Cytokines were also assayed in maternal plasma and in placental biopsies from patients included in the current analysis using the targeted ELISAs described above. A total of 55 maternal serum samples obtained at 36 weeks gestation were assayed, which were randomly selected among patients with GBS-positive (n = 25) and negative (n = 30) placentas. Cytokines were also measured in protein lysates obtained from 58 term placental samples, which were randomly selected among patients with GBS-positive (n = 26) and negative (n = 32) placentas. GBS positives and negatives were defined as in the cord serum analysis described above.

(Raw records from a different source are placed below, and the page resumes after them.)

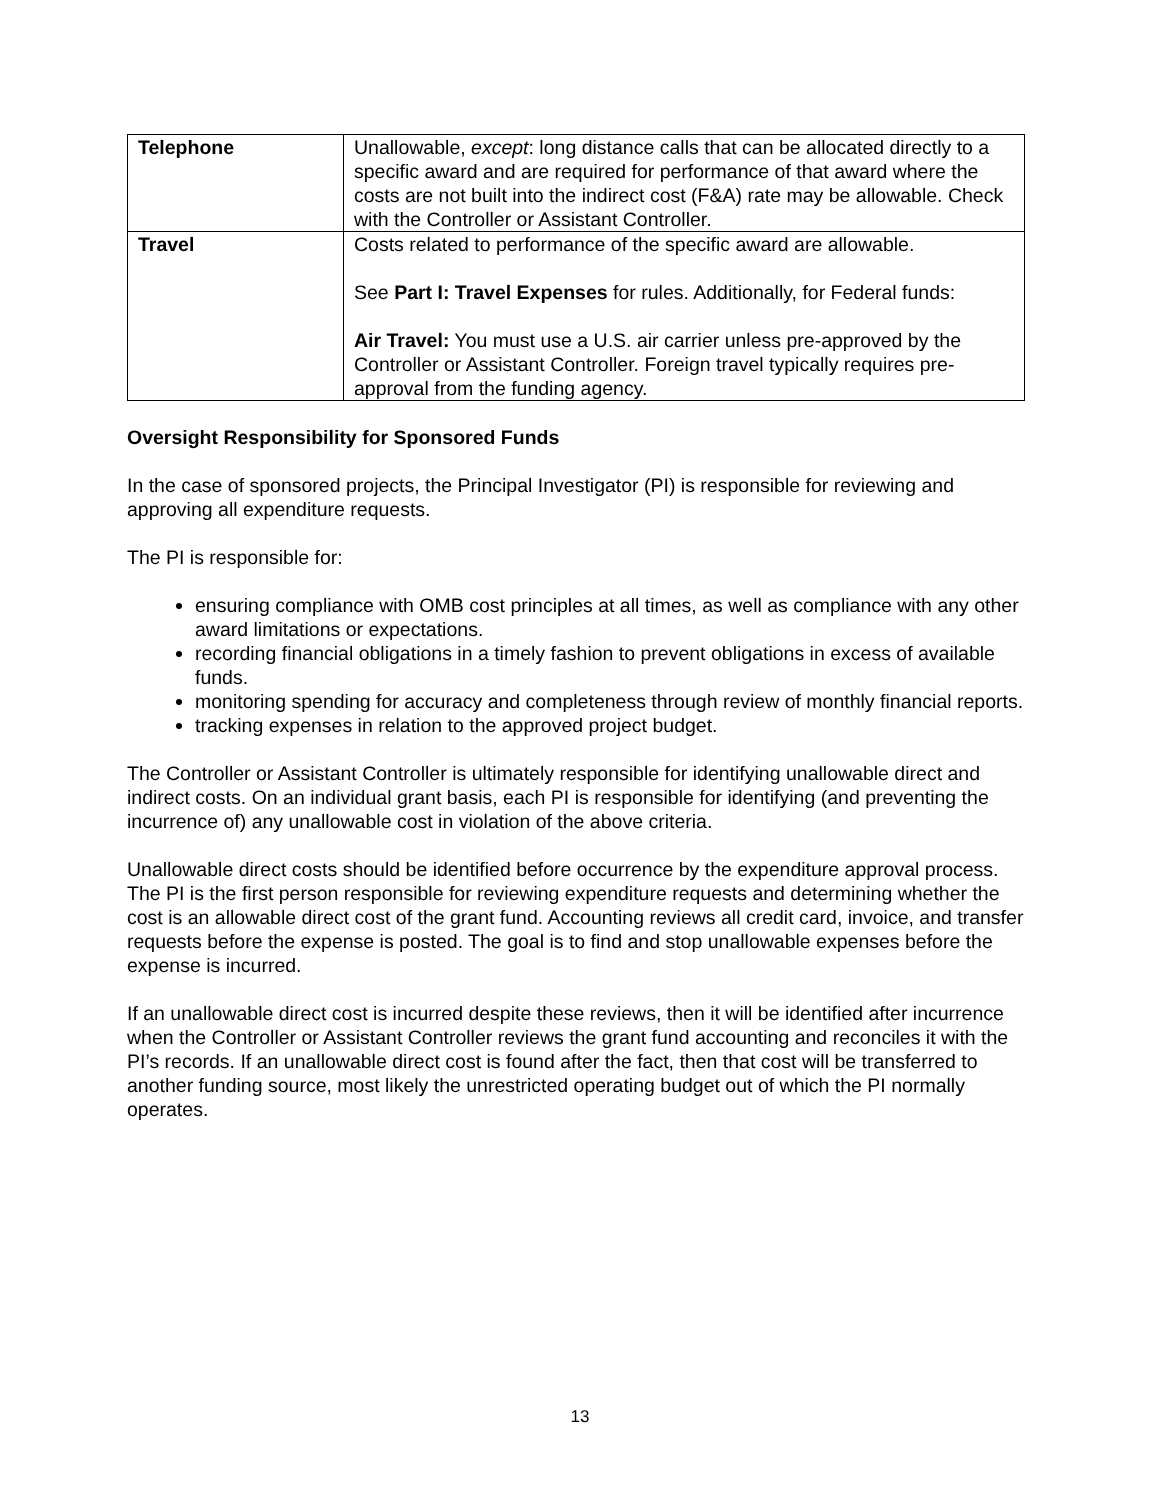| Telephone | Unallowable, except : long distance calls that can be allocated directly to a specific award and are required for performance of that award where the costs are not built into the indirect cost (F&A) rate may be allowable. Check with the Controller or Assistant Controller. |
| Travel | Costs related to performance of the specific award are allowable. See Part I: Travel Expenses for rules. Additionally, for Federal funds: Air Travel: You must use a U.S. air carrier unless pre-approved by the Controller or Assistant Controller. Foreign travel typically requires pre-approval from the funding agency. |
Oversight Responsibility for Sponsored Funds
In the case of sponsored projects, the Principal Investigator (PI) is responsible for reviewing and approving all expenditure requests.
The PI is responsible for:
ensuring compliance with OMB cost principles at all times, as well as compliance with any other award limitations or expectations.
recording financial obligations in a timely fashion to prevent obligations in excess of available funds.
monitoring spending for accuracy and completeness through review of monthly financial reports.
tracking expenses in relation to the approved project budget.
The Controller or Assistant Controller is ultimately responsible for identifying unallowable direct and indirect costs. On an individual grant basis, each PI is responsible for identifying (and preventing the incurrence of) any unallowable cost in violation of the above criteria.
Unallowable direct costs should be identified before occurrence by the expenditure approval process. The PI is the first person responsible for reviewing expenditure requests and determining whether the cost is an allowable direct cost of the grant fund. Accounting reviews all credit card, invoice, and transfer requests before the expense is posted. The goal is to find and stop unallowable expenses before the expense is incurred.
If an unallowable direct cost is incurred despite these reviews, then it will be identified after incurrence when the Controller or Assistant Controller reviews the grant fund accounting and reconciles it with the PI’s records. If an unallowable direct cost is found after the fact, then that cost will be transferred to another funding source, most likely the unrestricted operating budget out of which the PI normally operates.
13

Serum samples were diluted 1:2 with sample diluent (SD13) and run according to the manufacturer’s instructions. Placental protein lysates were prepared from the same placental biopsies used for the detection of GBS DNA (5–10 mg from each placenta). Tissues were homogenized in 400 μl of lysis buffer (Phosphate Buffered Saline with 0.1% Triton X-100 and protease inhibitors (cOmplete Mini EDTA-free Protease Inhibitor Tablet; Roche; 04693159001)) by bead-beating in Lysing Matrix D tubes (MP Biomedical; 116913050-CF) for 10 s at a speed of 4 m s−1 on a FastPrep-24 (MP Biomedical). Lysates were centrifuged twice at 10,000g for 10 min at 4 °C and the supernatants were quantified using the Pierce BCA Protein Assay Kit (ThermoFisher; 23227). Placental lysates were not diluted with SD13 before loading them on the cartridges.

Statistics

All the aspects of the POP study, including the results of the research ultrasound scans, were conducted blind, and data were unblinded only at the statistical analysis stage. Participants were allocated into groups based on pregnancy outcome and during the experiments analysis batches contained samples from both cases and controls. Outcome data were ascertained by review of each woman’s paper case record by an academic clinical fellow (K.S.) and a neonatologist (H.S.W.), and by record linkage to clinical electronic databases20. Proportions were compared using the chi-squared test or Fisher’s exact test, as appropriate, and Wilson 95% CIs were calculated21. Ninety-five percent CI for unadjusted odds ratios were calculated using the combination of the Baptista–Pike method and the mid-P approach22. Odds ratios adjusted for maternal characteristics (age, BMI, smoking and marital status) were estimated using multivariable logistic regression. The sample size for the POP study cohort was pre-determined by the total recruitment achieved. Power calculations were performed for all analyses using the available sample size to estimate the statistical power to detect a given strength of association based on two-sided α = 0.05. The power calculation for the primary outcome (admission of the infant to the neonatal unit) was based on observing the same relative risk and proportions of exposure and outcome in the validation study as observed in the development study. Power calculations for all the secondary outcomes (foetal cytokine storm, probable and proven sepsis, chorioamnionitis and funisitis) were based on the observed numbers of GBS-positive and GBS-negative placentas in the validation study, the observed proportion of the given outcome in the GBS-negative group of the validation study, and a range of possible odds ratios. The results were plotted for each of the secondary outcomes (Extended Data Fig. 10). All P values were two sided, and all analyses were performed using Stata version 17 (StataCorp LLC) and GraphPad Prism version 9.2.0 (GraphPad Software LLC).

Reporting summary

Further information on research design is available in the Nature Portfolio Reporting Summary linked to this article.